Return, from the data below, each line that contains the word "size".

Raw data Start Marker

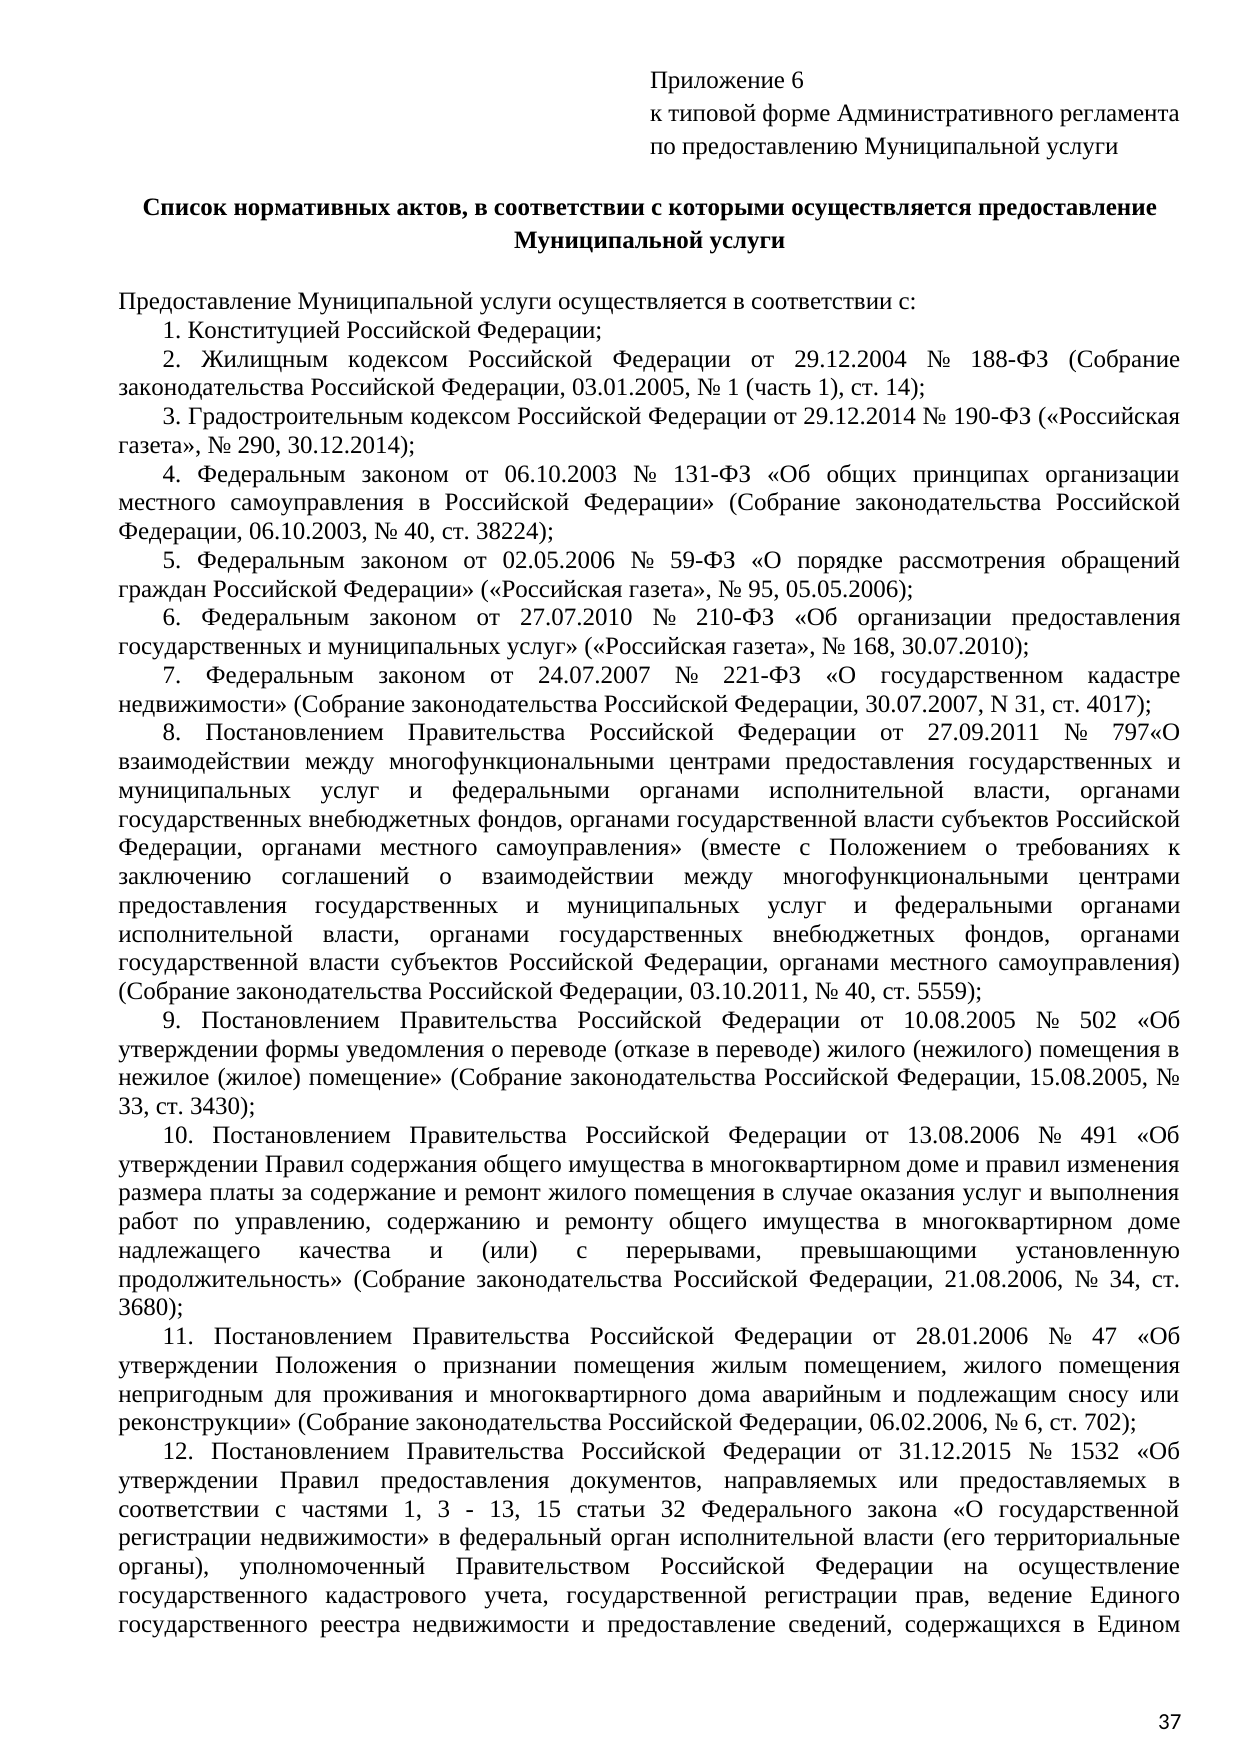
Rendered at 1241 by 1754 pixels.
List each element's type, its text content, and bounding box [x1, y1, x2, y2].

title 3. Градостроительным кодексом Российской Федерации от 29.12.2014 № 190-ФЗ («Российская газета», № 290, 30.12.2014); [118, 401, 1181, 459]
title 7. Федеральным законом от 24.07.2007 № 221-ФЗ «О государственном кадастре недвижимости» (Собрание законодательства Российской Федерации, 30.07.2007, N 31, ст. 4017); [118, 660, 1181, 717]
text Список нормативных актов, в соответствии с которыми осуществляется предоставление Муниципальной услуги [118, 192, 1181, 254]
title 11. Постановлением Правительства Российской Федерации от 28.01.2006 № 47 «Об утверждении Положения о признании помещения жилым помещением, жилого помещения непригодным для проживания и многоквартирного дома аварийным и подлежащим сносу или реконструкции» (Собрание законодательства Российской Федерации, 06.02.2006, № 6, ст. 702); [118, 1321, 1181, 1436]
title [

Raw data End Marker
Raw data Start Marker

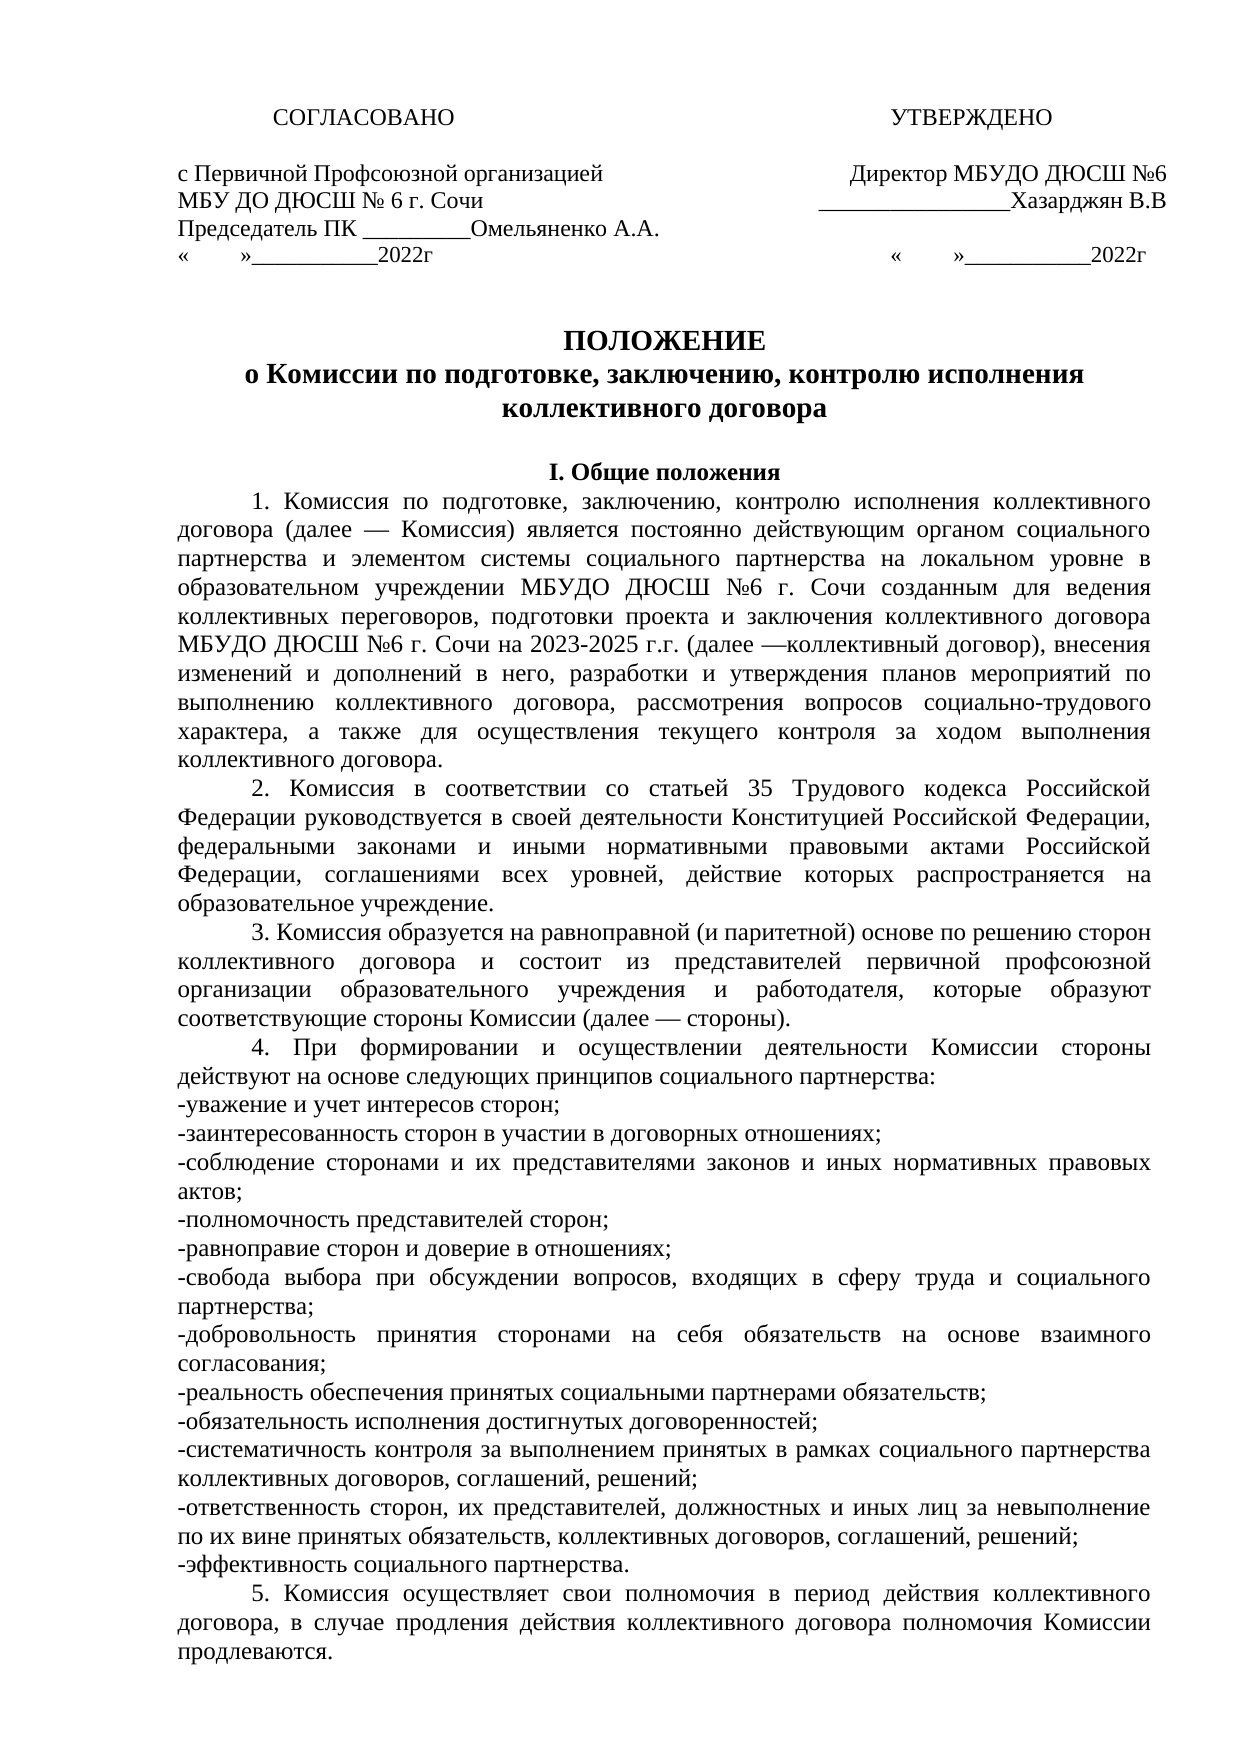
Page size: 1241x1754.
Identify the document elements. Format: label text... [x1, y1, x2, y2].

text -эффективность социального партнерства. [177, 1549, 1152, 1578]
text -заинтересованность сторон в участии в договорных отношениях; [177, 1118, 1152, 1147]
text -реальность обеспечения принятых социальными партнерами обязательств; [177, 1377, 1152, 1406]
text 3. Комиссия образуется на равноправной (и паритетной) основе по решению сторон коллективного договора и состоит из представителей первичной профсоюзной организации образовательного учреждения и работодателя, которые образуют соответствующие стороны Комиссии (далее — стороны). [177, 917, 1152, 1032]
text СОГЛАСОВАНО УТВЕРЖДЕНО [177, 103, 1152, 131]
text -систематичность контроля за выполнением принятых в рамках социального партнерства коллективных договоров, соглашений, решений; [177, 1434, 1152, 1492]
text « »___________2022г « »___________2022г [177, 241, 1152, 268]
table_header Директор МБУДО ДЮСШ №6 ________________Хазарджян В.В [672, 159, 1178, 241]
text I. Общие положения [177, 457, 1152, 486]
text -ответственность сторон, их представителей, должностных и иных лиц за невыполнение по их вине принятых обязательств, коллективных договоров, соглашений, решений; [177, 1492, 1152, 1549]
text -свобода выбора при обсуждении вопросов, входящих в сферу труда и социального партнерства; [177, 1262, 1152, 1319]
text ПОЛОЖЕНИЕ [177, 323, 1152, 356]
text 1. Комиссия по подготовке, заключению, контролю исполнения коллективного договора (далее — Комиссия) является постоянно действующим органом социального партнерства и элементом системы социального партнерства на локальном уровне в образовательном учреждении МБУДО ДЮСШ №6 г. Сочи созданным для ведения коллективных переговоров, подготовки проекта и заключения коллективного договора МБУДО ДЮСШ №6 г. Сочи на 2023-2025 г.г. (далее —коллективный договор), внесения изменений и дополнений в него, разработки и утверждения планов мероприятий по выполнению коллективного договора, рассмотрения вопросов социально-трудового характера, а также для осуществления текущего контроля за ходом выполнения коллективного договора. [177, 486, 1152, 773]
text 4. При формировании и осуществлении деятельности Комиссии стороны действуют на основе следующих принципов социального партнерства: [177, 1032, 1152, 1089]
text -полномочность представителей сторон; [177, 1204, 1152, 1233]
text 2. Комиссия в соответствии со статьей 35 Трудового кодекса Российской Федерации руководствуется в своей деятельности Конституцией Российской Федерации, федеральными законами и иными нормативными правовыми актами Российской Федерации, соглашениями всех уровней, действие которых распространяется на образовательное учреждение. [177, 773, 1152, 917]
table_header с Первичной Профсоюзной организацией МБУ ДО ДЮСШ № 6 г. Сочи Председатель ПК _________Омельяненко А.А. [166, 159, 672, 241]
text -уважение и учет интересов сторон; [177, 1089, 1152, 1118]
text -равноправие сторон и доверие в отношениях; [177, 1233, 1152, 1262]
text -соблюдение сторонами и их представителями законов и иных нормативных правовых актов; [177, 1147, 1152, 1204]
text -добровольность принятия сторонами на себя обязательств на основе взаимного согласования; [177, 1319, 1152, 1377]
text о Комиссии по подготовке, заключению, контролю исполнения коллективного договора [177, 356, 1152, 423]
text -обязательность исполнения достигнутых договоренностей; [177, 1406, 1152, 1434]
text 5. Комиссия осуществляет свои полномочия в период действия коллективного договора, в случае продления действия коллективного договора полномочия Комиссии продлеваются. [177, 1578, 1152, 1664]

Raw data End Marker
Raw data Start Marker

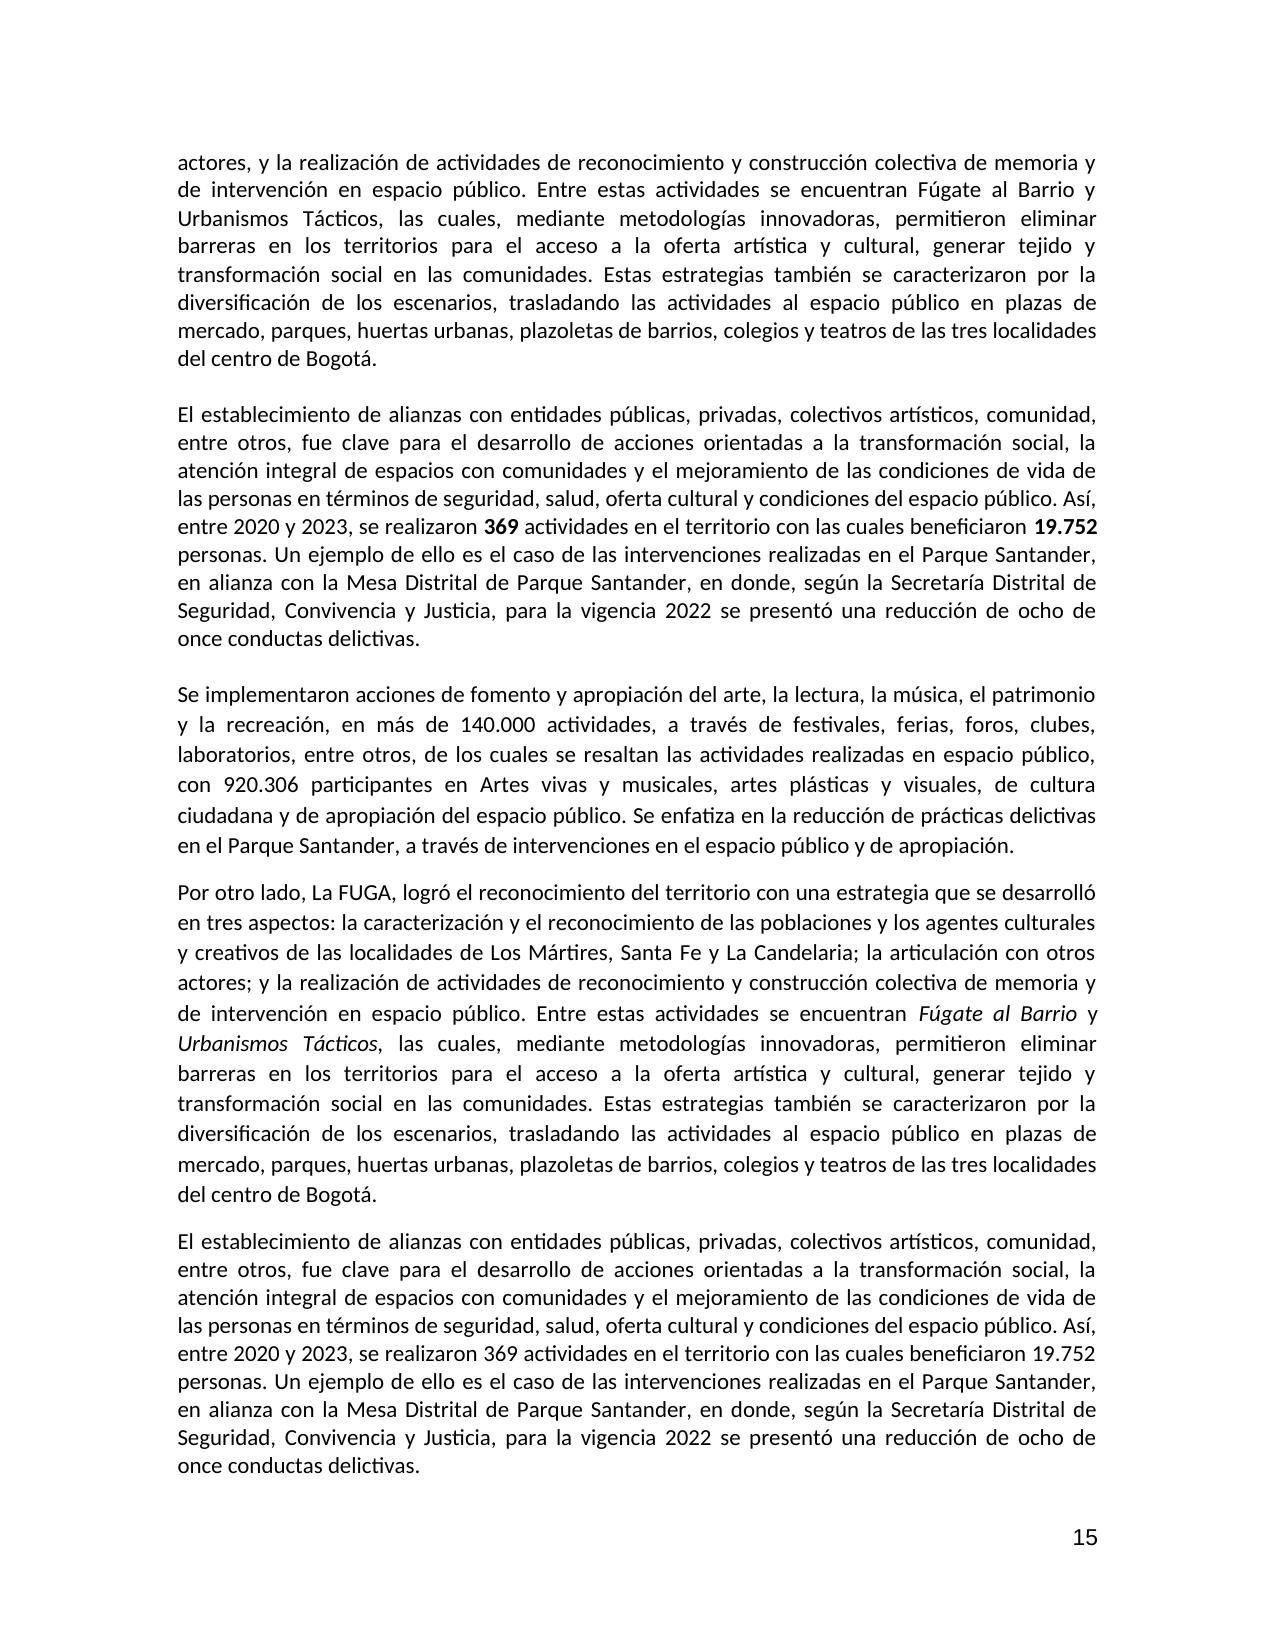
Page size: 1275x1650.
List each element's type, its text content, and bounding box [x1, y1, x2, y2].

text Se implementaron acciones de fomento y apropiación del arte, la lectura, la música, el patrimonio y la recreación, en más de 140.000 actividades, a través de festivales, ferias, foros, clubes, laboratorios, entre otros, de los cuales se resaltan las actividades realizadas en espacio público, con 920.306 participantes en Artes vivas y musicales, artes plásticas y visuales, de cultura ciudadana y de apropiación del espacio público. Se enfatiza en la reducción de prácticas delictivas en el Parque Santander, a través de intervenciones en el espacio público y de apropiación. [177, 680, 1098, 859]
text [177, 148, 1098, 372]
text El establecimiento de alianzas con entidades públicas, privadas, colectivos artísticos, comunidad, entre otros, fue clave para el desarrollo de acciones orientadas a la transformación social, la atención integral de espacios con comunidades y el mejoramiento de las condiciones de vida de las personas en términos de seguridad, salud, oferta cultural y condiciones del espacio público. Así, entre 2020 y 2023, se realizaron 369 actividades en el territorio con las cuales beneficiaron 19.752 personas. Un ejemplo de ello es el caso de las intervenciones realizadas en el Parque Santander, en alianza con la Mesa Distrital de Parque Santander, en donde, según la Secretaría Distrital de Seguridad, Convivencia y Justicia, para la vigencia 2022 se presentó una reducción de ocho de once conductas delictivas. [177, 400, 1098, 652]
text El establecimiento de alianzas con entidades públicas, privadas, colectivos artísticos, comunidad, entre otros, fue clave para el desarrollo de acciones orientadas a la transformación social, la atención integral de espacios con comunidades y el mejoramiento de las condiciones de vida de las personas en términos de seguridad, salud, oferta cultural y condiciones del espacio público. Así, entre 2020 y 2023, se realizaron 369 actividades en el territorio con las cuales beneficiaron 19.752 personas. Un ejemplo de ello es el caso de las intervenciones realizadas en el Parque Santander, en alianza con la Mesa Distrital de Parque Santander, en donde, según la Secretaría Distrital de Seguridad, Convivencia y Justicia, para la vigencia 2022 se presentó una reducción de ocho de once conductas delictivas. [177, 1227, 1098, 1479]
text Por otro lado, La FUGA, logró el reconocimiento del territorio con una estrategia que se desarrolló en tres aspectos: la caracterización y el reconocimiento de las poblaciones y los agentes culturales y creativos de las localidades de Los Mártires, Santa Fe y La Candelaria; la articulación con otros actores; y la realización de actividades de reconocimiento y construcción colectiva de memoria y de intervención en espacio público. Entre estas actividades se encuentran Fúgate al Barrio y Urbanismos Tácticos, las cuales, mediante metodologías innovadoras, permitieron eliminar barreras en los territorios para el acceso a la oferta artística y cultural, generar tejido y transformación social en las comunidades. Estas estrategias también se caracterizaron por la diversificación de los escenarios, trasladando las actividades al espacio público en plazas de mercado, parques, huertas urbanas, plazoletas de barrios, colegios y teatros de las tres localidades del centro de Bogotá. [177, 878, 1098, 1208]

Raw data End Marker

Task solution
Page size: 1241x1754.
Page size: 1275x1650.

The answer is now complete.